• **REQUIRED WORK**: Transcribe every line of text in the material below, character for character and without any changes. Leave the pictures out of your transcription.

Collected data entries
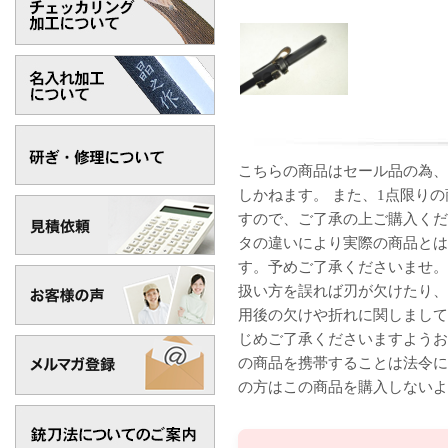
こちらの商品はセール品の為、
しかねます。 また、1点限り
すので、ご了承の上ご購入くだ
タの違いにより実際の商品とは
す。 予めご了承くださいませ
扱い方を誤れば刃が欠けたり、
用後の欠けや折れに関しまして
じめご了承くださいますようお
の商品を携帯することは法令に
の方はこの商品を購入しないよ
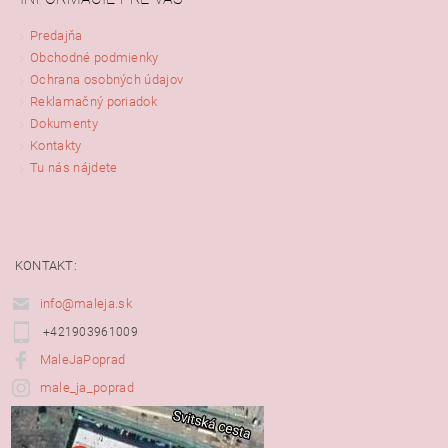
Predajňa
Obchodné podmienky
Ochrana osobných údajov
Reklamačný poriadok
Dokumenty
Kontakty
Tu nás nájdete
KONTAKT:
info@maleja.sk
+421903961009
MaleJaPoprad
male_ja_poprad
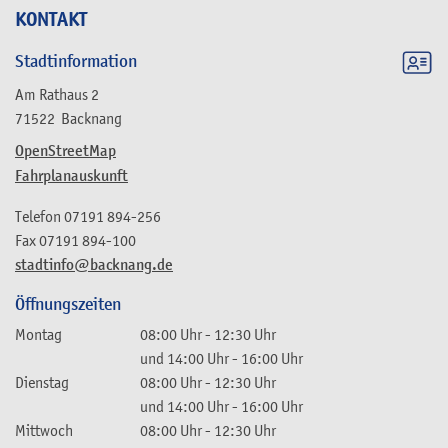
KONTAKT
Stadtinformation
Am Rathaus 2
71522
Backnang
OpenStreetMap
Fahrplanauskunft
Telefon
07191 894-256
Fax
07191 894-100
stadtinfo@backnang.de
Öffnungszeiten
Montag
08:00 Uhr
-
12:30 Uhr
und
14:00 Uhr
-
16:00 Uhr
Dienstag
08:00 Uhr
-
12:30 Uhr
und
14:00 Uhr
-
16:00 Uhr
Mittwoch
08:00 Uhr
-
12:30 Uhr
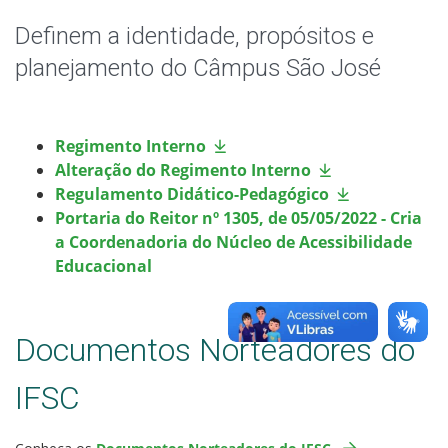
Editais
Definem a identidade, propósitos e
Colegiados
planejamento do Câmpus São José
Documentos Norteadores
Regimento Interno
Trabalhe no IFSC
Alteração do Regimento Interno
Regulamento Didático-Pedagógico
Licitações
Portaria do Reitor nº 1305, de 05/05/2022 - Cria
a Coordenadoria do Núcleo de Acessibilidade
Educacional
Acesso à Informação
Ouvidoria
Documentos Norteadores do
IFSC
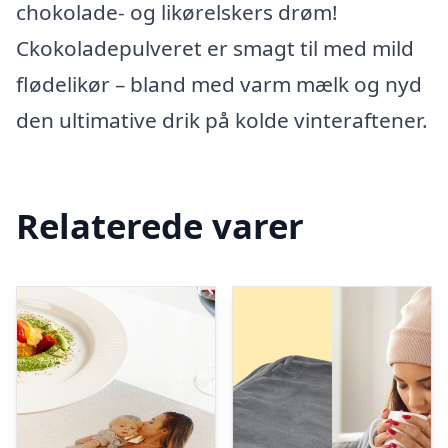
chokolade- og likørelskers drøm!
Ckokoladepulveret er smagt til med mild
flødelikør – bland med varm mælk og nyd
den ultimative drik på kolde vinteraftener.
Relaterede varer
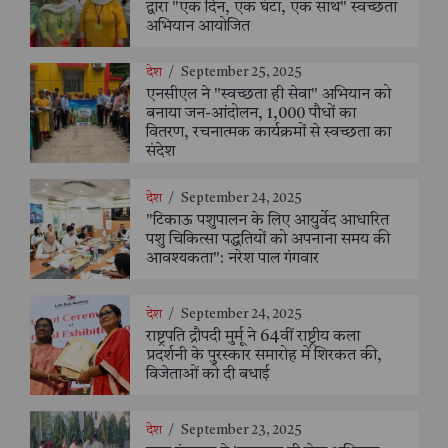
द्वारा "एक दिन, एक घंटा, एक साथ" स्वच्छता
अभियान आयोजित
देश
/
September 25, 2025
एनसीएल ने "स्वच्छता ही सेवा" अभियान को
बनाया जन-आंदोलन, 1,000 पौधों का
वितरण, रचनात्मक कार्यक्रमों से स्वच्छता का
संदेश
देश
/
September 24, 2025
"टिकाऊ पशुपालन के लिए आयुर्वेद आधारित
पशु चिकित्सा पद्धतियों को अपनाना समय की
आवश्यकता": नरेश पाल गंगवार
देश
/
September 24, 2025
राष्ट्रपति द्रौपदी मुर्मू ने 64वीं राष्ट्रीय कला
प्रदर्शनी के पुरस्कार समारोह में शिरकत की,
विजेताओं को दी बधाई
देश
/
September 23, 2025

• **OUTPUT**:
こちらの商品はセール品の為、
しかねます。 また、1点限り
すので、ご了承の上ご購入くだ
タの違いにより実際の商品とは
す。 予めご了承くださいませ
扱い方を誤れば刃が欠けたり、
用後の欠けや折れに関しまして
じめご了承くださいますようお
の商品を携帯することは法令に
の方はこの商品を購入しないよ
Predajňa
Obchodné podmienky
Ochrana osobných údajov
Reklamačný poriadok
Dokumenty
Kontakty
Tu nás nájdete
KONTAKT:
info@maleja.sk
+421903961009
MaleJaPoprad
male_ja_poprad
KONTAKT
Stadtinformation
Am Rathaus 2
71522
Backnang
OpenStreetMap
Fahrplanauskunft
Telefon
07191 894-256
Fax
07191 894-100
stadtinfo@backnang.de
Öffnungszeiten
Montag
08:00 Uhr
-
12:30 Uhr
und
14:00 Uhr
-
16:00 Uhr
Dienstag
08:00 Uhr
-
12:30 Uhr
und
14:00 Uhr
-
16:00 Uhr
Mittwoch
08:00 Uhr
-
12:30 Uhr
Editais
Definem a identidade, propósitos e
Colegiados
planejamento do Câmpus São José
Documentos Norteadores
Regimento Interno
Trabalhe no IFSC
Alteração do Regimento Interno
Regulamento Didático-Pedagógico
Licitações
Portaria do Reitor nº 1305, de 05/05/2022 - Cria
a Coordenadoria do Núcleo de Acessibilidade
Educacional
Acesso à Informação
Ouvidoria
Documentos Norteadores do
IFSC
chokolade- og likørelskers drøm!
Ckokoladepulveret er smagt til med mild
flødelikør – bland med varm mælk og nyd
den ultimative drik på kolde vinteraftener.
Relaterede varer
द्वारा "एक दिन, एक घंटा, एक साथ" स्वच्छता
अभियान आयोजित
देश
/
September 25, 2025
एनसीएल ने "स्वच्छता ही सेवा" अभियान को
बनाया जन-आंदोलन, 1,000 पौधों का
वितरण, रचनात्मक कार्यक्रमों से स्वच्छता का
संदेश
देश
/
September 24, 2025
"टिकाऊ पशुपालन के लिए आयुर्वेद आधारित
पशु चिकित्सा पद्धतियों को अपनाना समय की
आवश्यकता": नरेश पाल गंगवार
देश
/
September 24, 2025
राष्ट्रपति द्रौपदी मुर्मू ने 64वीं राष्ट्रीय कला
प्रदर्शनी के पुरस्कार समारोह में शिरकत की,
विजेताओं को दी बधाई
देश
/
September 23, 2025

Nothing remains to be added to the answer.